Expression of Spn4^4.1.Scer\UAS under the control of Scer\GAL4^dimm-929 (which drives expression in ~200 peptidergic CNS neurons and in the peritracheal Inka cells) results in a significant increase in both larval and pupal lethality. There are no apparent defects in either embryonic development or hatching. The first instar larvae exhibit no significant defects in either locomotion or feeding behavior; however, there is a block of developmental progress at a characteristic point in larval ecdysis for many Spn4^4.1.Scer\UAS inserts that results in larval death (the strongest effects are found with P{UASp-Spn4.1}283). Some Spn4^4.1.Scer\UAS larvae survive to pupation, wherein they are observed as partially collapsed within their pupal cases.

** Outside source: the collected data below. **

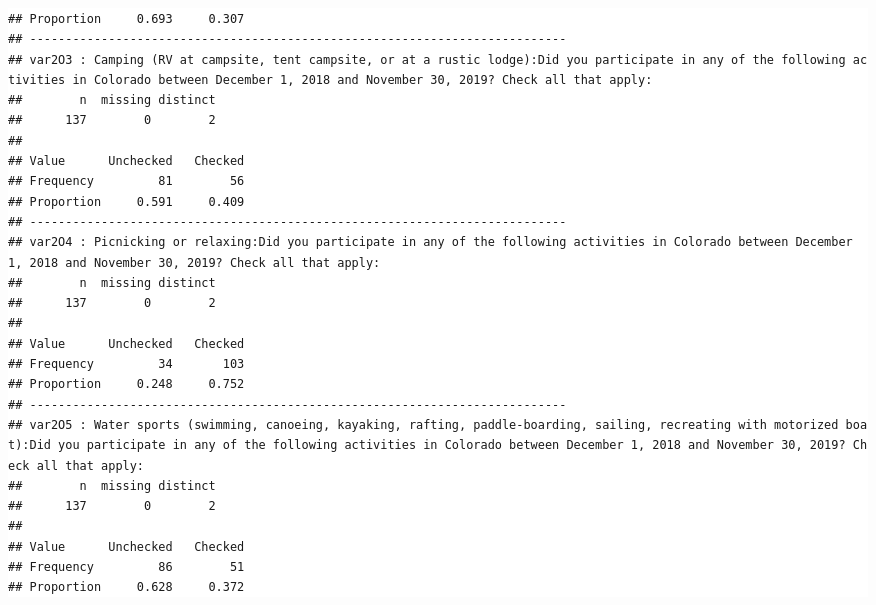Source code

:     ## Proportion     0.693     0.307
    ## ---------------------------------------------------------------------------
    ## var2O3 : Camping (RV at campsite, tent campsite, or at a rustic lodge):Did you participate in any of the following activities in Colorado between December 1, 2018 and November 30, 2019? Check all that apply: 
    ##        n  missing distinct 
    ##      137        0        2 
    ##                               
    ## Value      Unchecked   Checked
    ## Frequency         81        56
    ## Proportion     0.591     0.409
    ## ---------------------------------------------------------------------------
    ## var2O4 : Picnicking or relaxing:Did you participate in any of the following activities in Colorado between December 1, 2018 and November 30, 2019? Check all that apply: 
    ##        n  missing distinct 
    ##      137        0        2 
    ##                               
    ## Value      Unchecked   Checked
    ## Frequency         34       103
    ## Proportion     0.248     0.752
    ## ---------------------------------------------------------------------------
    ## var2O5 : Water sports (swimming, canoeing, kayaking, rafting, paddle-boarding, sailing, recreating with motorized boat):Did you participate in any of the following activities in Colorado between December 1, 2018 and November 30, 2019? Check all that apply: 
    ##        n  missing distinct 
    ##      137        0        2 
    ##                               
    ## Value      Unchecked   Checked
    ## Frequency         86        51
    ## Proportion     0.628     0.372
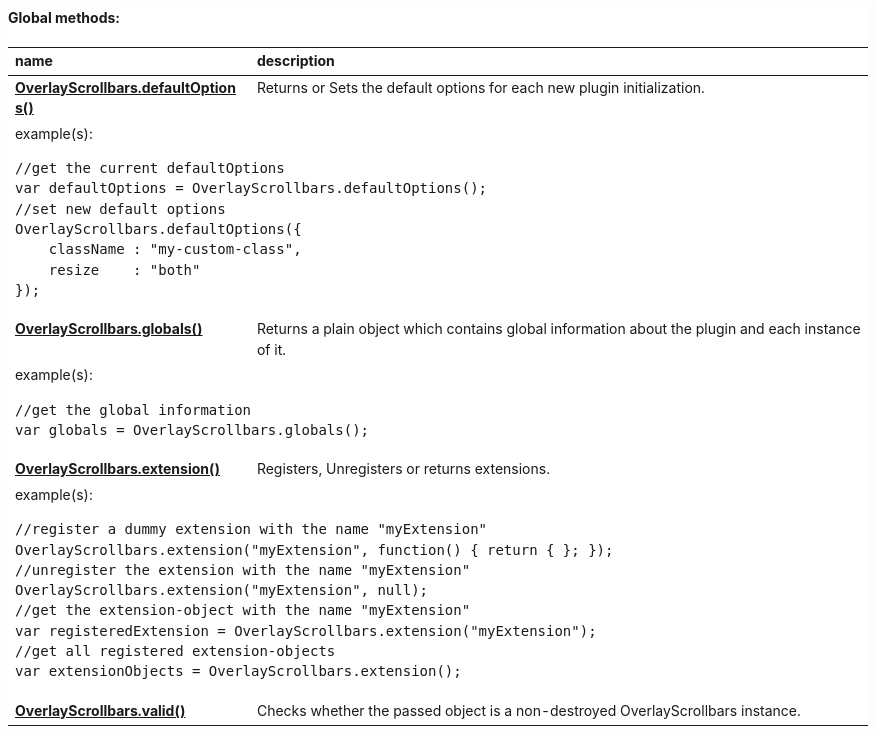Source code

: #### Global methods:

<table>
    <thead>
        <tr>
            <th align="left">name</th>
            <th align="left">description</th>
        </tr>
    </thead>
    <tr>
        <td><b><a href="https://kingsora.github.io/OverlayScrollbars/#!documentation/gmethod-defaultoptions" target="_blank">OverlayScrollbars.defaultOptions()</a></b></td>
        <td>Returns or Sets the default options for each new plugin initialization.</td>
    </tr>
    <tr>
        <td colspan="2">
            example(s):<br> 
            <pre lang="js">
//get the current defaultOptions
var defaultOptions = OverlayScrollbars.defaultOptions();
//set new default options
OverlayScrollbars.defaultOptions({
    className : "my-custom-class",
    resize    : "both"
});</pre>
        </td>
    </tr>
    <tr>
        <td><b><a href="https://kingsora.github.io/OverlayScrollbars/#!documentation/gmethod-globals" target="_blank">OverlayScrollbars.globals()</a></b></td>
        <td>Returns a plain object which contains global information about the plugin and each instance of it.</td>
    </tr>
    <tr>
        <td colspan="2">
            example(s):<br> 
            <pre lang="js">
//get the global information
var globals = OverlayScrollbars.globals();</pre>
        </td>
    </tr>
    <tr>
        <td><b><a href="https://kingsora.github.io/OverlayScrollbars/#!documentation/gmethod-extension" target="_blank">OverlayScrollbars.extension()</a></b></td>
        <td>Registers, Unregisters or returns extensions.</td>
    </tr>
    <tr>
        <td colspan="2">
            example(s):<br> 
            <pre lang="js">
//register a dummy extension with the name "myExtension"
OverlayScrollbars.extension("myExtension", function() { return { }; });
//unregister the extension with the name "myExtension"
OverlayScrollbars.extension("myExtension", null);
//get the extension-object with the name "myExtension"
var registeredExtension = OverlayScrollbars.extension("myExtension");
//get all registered extension-objects
var extensionObjects = OverlayScrollbars.extension();</pre>
        </td>
    </tr>
        <tr>
        <td><b><a href="https://kingsora.github.io/OverlayScrollbars/#!documentation/gmethod-valid" target="_blank">OverlayScrollbars.valid()</a></b></td>
        <td>Checks whether the passed object is a non-destroyed OverlayScrollbars instance.</td>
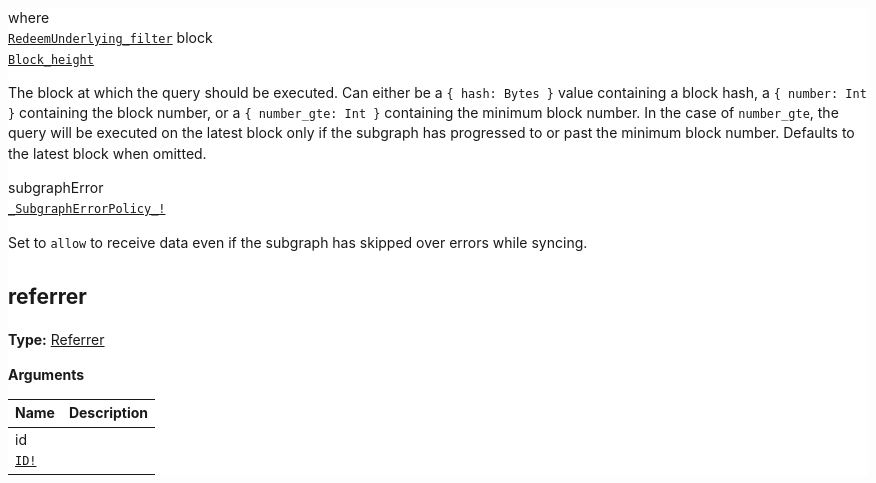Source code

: </td>
</tr>
<tr>
<td>
where<br />
<a href="/docs/Arbitrum-v3/inputObjects#redeemunderlying_filter"><code>RedeemUnderlying_filter</code></a>
</td>
<td>

</td>
</tr>
<tr>
<td>
block<br />
<a href="/docs/Arbitrum-v3/inputObjects#block_height"><code>Block_height</code></a>
</td>
<td>
<p>The block at which the query should be executed. Can either be a <code>&#123; hash: Bytes &#125;</code> value containing a block hash, a <code>&#123; number: Int &#125;</code> containing the block number, or a <code>&#123; number_gte: Int &#125;</code> containing the minimum block number. In the case of <code>number_gte</code>, the query will be executed on the latest block only if the subgraph has progressed to or past the minimum block number. Defaults to the latest block when omitted.</p>
</td>
</tr>
<tr>
<td>
subgraphError<br />
<a href="/docs/Arbitrum-v3/enums#_subgrapherrorpolicy_"><code>_SubgraphErrorPolicy_!</code></a>
</td>
<td>
<p>Set to <code>allow</code> to receive data even if the subgraph has skipped over errors while syncing.</p>
</td>
</tr>
</tbody>
</table>

## referrer

**Type:** [Referrer](/docs/Arbitrum-v3/objects#referrer)



<p style={{ marginBottom: "0.4em" }}><strong>Arguments</strong></p>

<table>
<thead><tr><th>Name</th><th>Description</th></tr></thead>
<tbody>
<tr>
<td>
id<br />
<a href="/docs/Arbitrum-v3/scalars#id"><code>ID!</code></a>
</td>
<td>
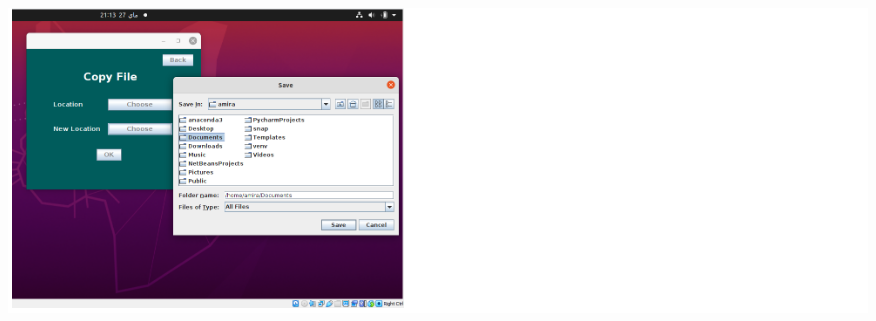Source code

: <img src="https://github.com/amira921/File-Manager/blob/main/screenshot/copyFile2.PNG" alt="" width="400" height="300"/>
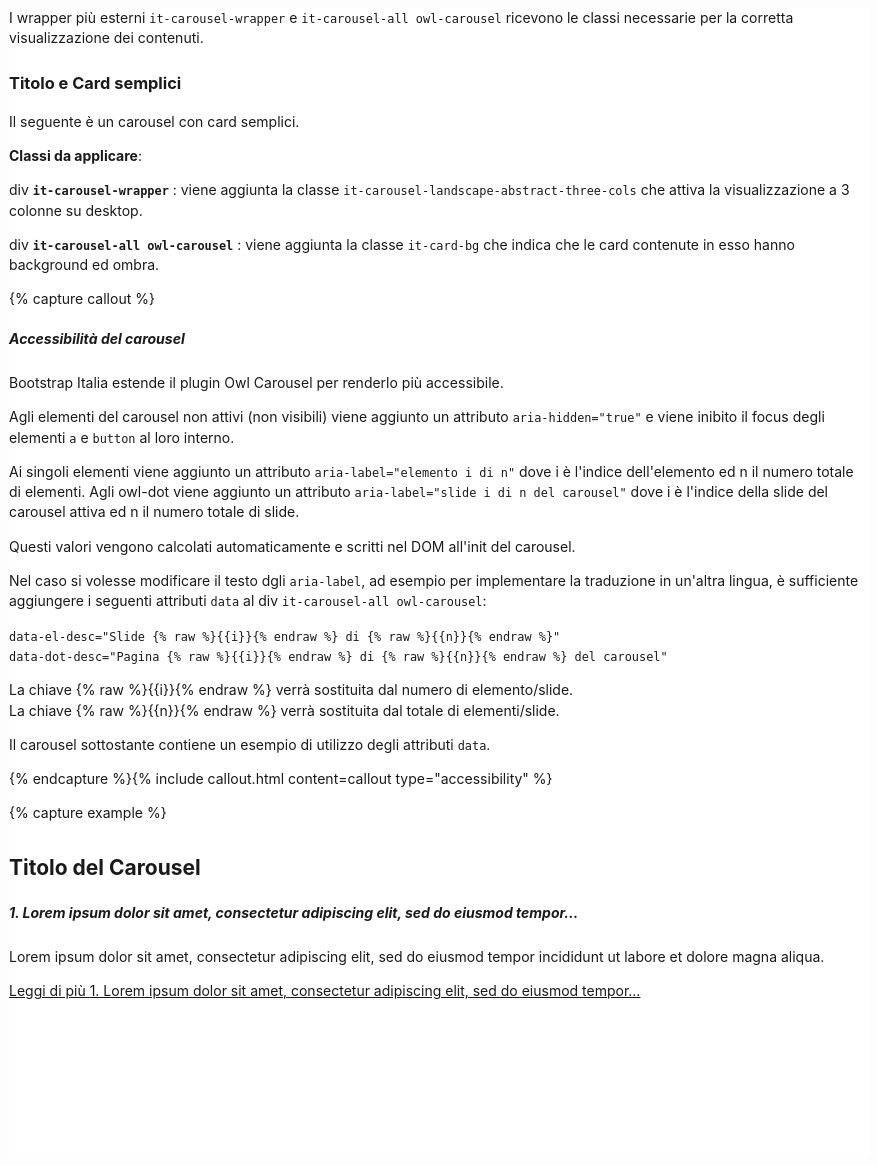I wrapper più esterni `it-carousel-wrapper` e `it-carousel-all owl-carousel` ricevono le classi necessarie per la corretta visualizzazione dei contenuti.

### Titolo e Card semplici

Il seguente è un carousel con card semplici.

**Classi da applicare**:

div **`it-carousel-wrapper`** : viene aggiunta la classe `it-carousel-landscape-abstract-three-cols` che attiva la visualizzazione a 3 colonne su desktop.

div **`it-carousel-all owl-carousel`** : viene aggiunta la classe `it-card-bg` che indica che le card contenute in esso hanno background ed ombra.

{% capture callout %}

##### Accessibilità del carousel

Bootstrap Italia estende il plugin Owl Carousel per renderlo più accessibile.

Agli elementi del carousel non attivi (non visibili) viene aggiunto un attributo `aria-hidden="true"` e viene inibito il focus degli elementi `a` e `button` al loro interno.

Ai singoli elementi viene aggiunto un attributo `aria-label="elemento i di n"` dove i è l'indice dell'elemento ed n il numero totale di elementi.
Agli owl-dot viene aggiunto un attributo `aria-label="slide i di n del carousel"` dove i è l'indice della slide del carousel attiva ed n il numero totale di slide.

Questi valori vengono calcolati automaticamente e scritti nel DOM all'init del carousel.

Nel caso si volesse modificare il testo dgli `aria-label`, ad esempio per implementare la traduzione in un'altra lingua, è sufficiente aggiungere i seguenti attributi `data` al div `it-carousel-all owl-carousel`:

`data-el-desc="Slide {% raw %}{{i}}{% endraw %} di {% raw %}{{n}}{% endraw %}"`  
`data-dot-desc="Pagina {% raw %}{{i}}{% endraw %} di {% raw %}{{n}}{% endraw %} del carousel"`

La chiave {% raw %}{{i}}{% endraw %} verrà sostituita dal numero di elemento/slide.  
La chiave {% raw %}{{n}}{% endraw %} verrà sostituita dal totale di elementi/slide.


Il carousel sottostante contiene un esempio di utilizzo degli attributi `data`.

{% endcapture %}{% include callout.html content=callout type="accessibility" %}

{% capture example %}

<div class="it-carousel-wrapper it-carousel-landscape-abstract-three-cols">
  <div class="it-header-block">
    <div class="it-header-block-title">
      <h2 class="no_toc">Titolo del Carousel</h2>
    </div>
  </div>
  <div class="it-carousel-all owl-carousel it-card-bg" data-el-desc="Elemento {% raw %}{{i}}{% endraw %} di {% raw %}{{n}}{% endraw %}" data-dot-desc="Slide {% raw %}{{i}}{% endraw %} di {% raw %}{{n}}{% endraw %} del carousel">
    <div class="it-single-slide-wrapper">
      <div class="card-wrapper card-space">
        <div class="card card-bg">
          <div class="card-body">
            <h5 class="card-title">1. Lorem ipsum dolor sit amet, consectetur adipiscing elit, sed do eiusmod tempor…</h5>
            <p class="card-text">Lorem ipsum dolor sit amet, consectetur adipiscing elit, sed do eiusmod tempor incididunt ut labore et dolore magna aliqua.</p>
            <a class="read-more" href="#">
              <span class="text">Leggi di più <span class="sr-only">1. Lorem ipsum dolor sit amet, consectetur adipiscing elit, sed do eiusmod tempor…</span></span>
              <svg class="icon">
                <use href="{{ site.baseurl }}/dist/svg/sprite.svg#it-arrow-right"></use>
              </svg>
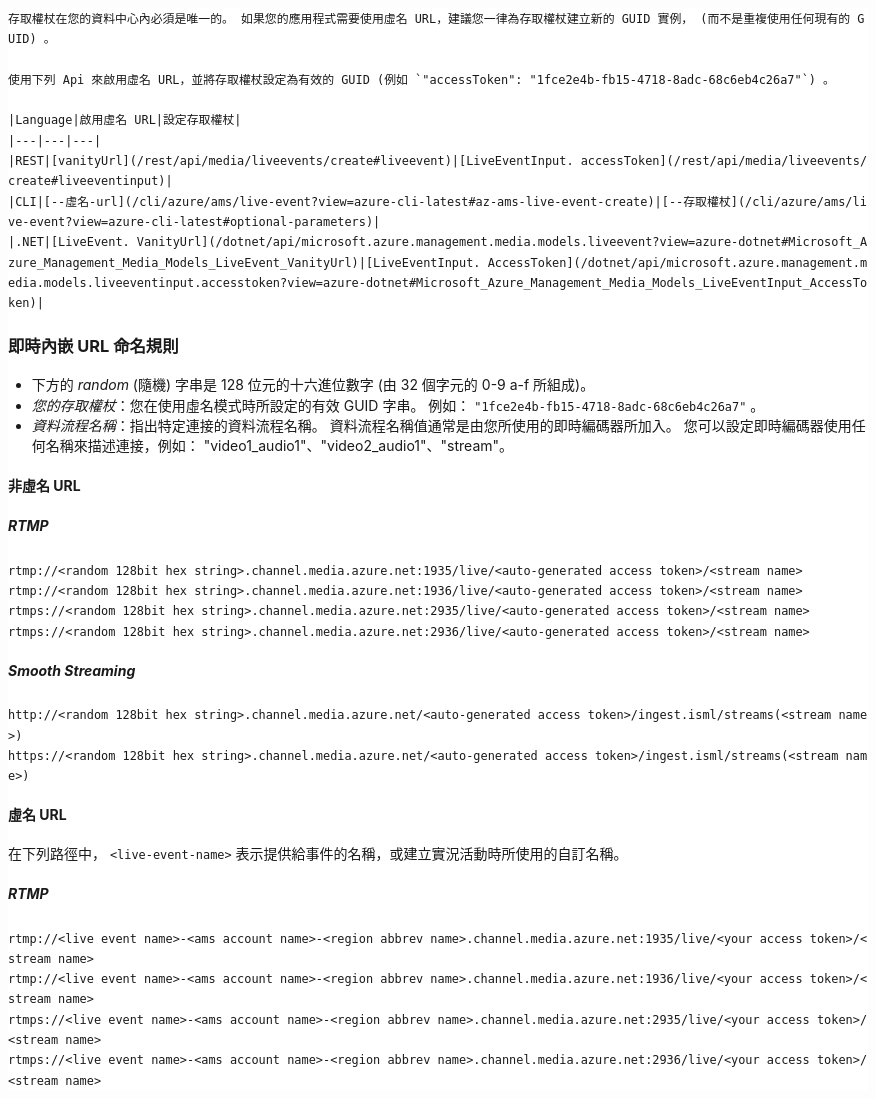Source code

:     存取權杖在您的資料中心內必須是唯一的。 如果您的應用程式需要使用虛名 URL，建議您一律為存取權杖建立新的 GUID 實例， (而不是重複使用任何現有的 GUID) 。

    使用下列 Api 來啟用虛名 URL，並將存取權杖設定為有效的 GUID (例如 `"accessToken": "1fce2e4b-fb15-4718-8adc-68c6eb4c26a7"`) 。  

    |Language|啟用虛名 URL|設定存取權杖|
    |---|---|---|
    |REST|[vanityUrl](/rest/api/media/liveevents/create#liveevent)|[LiveEventInput. accessToken](/rest/api/media/liveevents/create#liveeventinput)|
    |CLI|[--虛名-url](/cli/azure/ams/live-event?view=azure-cli-latest#az-ams-live-event-create)|[--存取權杖](/cli/azure/ams/live-event?view=azure-cli-latest#optional-parameters)|
    |.NET|[LiveEvent. VanityUrl](/dotnet/api/microsoft.azure.management.media.models.liveevent?view=azure-dotnet#Microsoft_Azure_Management_Media_Models_LiveEvent_VanityUrl)|[LiveEventInput. AccessToken](/dotnet/api/microsoft.azure.management.media.models.liveeventinput.accesstoken?view=azure-dotnet#Microsoft_Azure_Management_Media_Models_LiveEventInput_AccessToken)|

### <a name="live-ingest-url-naming-rules"></a>即時內嵌 URL 命名規則

* 下方的 *random* \(隨機\) 字串是 128 位元的十六進位數字 (由 32 個字元的 0-9 a-f 所組成)。
* *您的存取權杖*：您在使用虛名模式時所設定的有效 GUID 字串。 例如： `"1fce2e4b-fb15-4718-8adc-68c6eb4c26a7"` 。
* *資料流程名稱*：指出特定連接的資料流程名稱。 資料流程名稱值通常是由您所使用的即時編碼器所加入。 您可以設定即時編碼器使用任何名稱來描述連接，例如： "video1_audio1"、"video2_audio1"、"stream"。

#### <a name="non-vanity-url"></a>非虛名 URL

##### <a name="rtmp"></a>RTMP

`rtmp://<random 128bit hex string>.channel.media.azure.net:1935/live/<auto-generated access token>/<stream name>`<br/>
`rtmp://<random 128bit hex string>.channel.media.azure.net:1936/live/<auto-generated access token>/<stream name>`<br/>
`rtmps://<random 128bit hex string>.channel.media.azure.net:2935/live/<auto-generated access token>/<stream name>`<br/>
`rtmps://<random 128bit hex string>.channel.media.azure.net:2936/live/<auto-generated access token>/<stream name>`<br/>

##### <a name="smooth-streaming"></a>Smooth Streaming

`http://<random 128bit hex string>.channel.media.azure.net/<auto-generated access token>/ingest.isml/streams(<stream name>)`<br/>
`https://<random 128bit hex string>.channel.media.azure.net/<auto-generated access token>/ingest.isml/streams(<stream name>)`<br/>

#### <a name="vanity-url"></a>虛名 URL

在下列路徑中， `<live-event-name>` 表示提供給事件的名稱，或建立實況活動時所使用的自訂名稱。

##### <a name="rtmp"></a>RTMP

`rtmp://<live event name>-<ams account name>-<region abbrev name>.channel.media.azure.net:1935/live/<your access token>/<stream name>`<br/>
`rtmp://<live event name>-<ams account name>-<region abbrev name>.channel.media.azure.net:1936/live/<your access token>/<stream name>`<br/>
`rtmps://<live event name>-<ams account name>-<region abbrev name>.channel.media.azure.net:2935/live/<your access token>/<stream name>`<br/>
`rtmps://<live event name>-<ams account name>-<region abbrev name>.channel.media.azure.net:2936/live/<your access token>/<stream name>`<br/>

Lethality and molting defects are observed when Spn4^4.1.Scer\UAS is expressed using Scer\GAL4^how-24B to drive expression in muscles and other mesodermally derived tissues, nerves, and trachea, as well as a subset of cells in the CNS (with the larvae arresting development at the L1 to L2 ecdysis).

Larvae overexpressing Spn4^4.1.Scer\UAS under the control of Scer\GAL4^how-24B or Scer\GAL4^dimm-929 are able to proceed to the sclerotised double mouthhooks and double ventral plates stage normally but then remain trapped there for up to 24 hours (compared to the whole period lasting for about 1 hour in wild-type).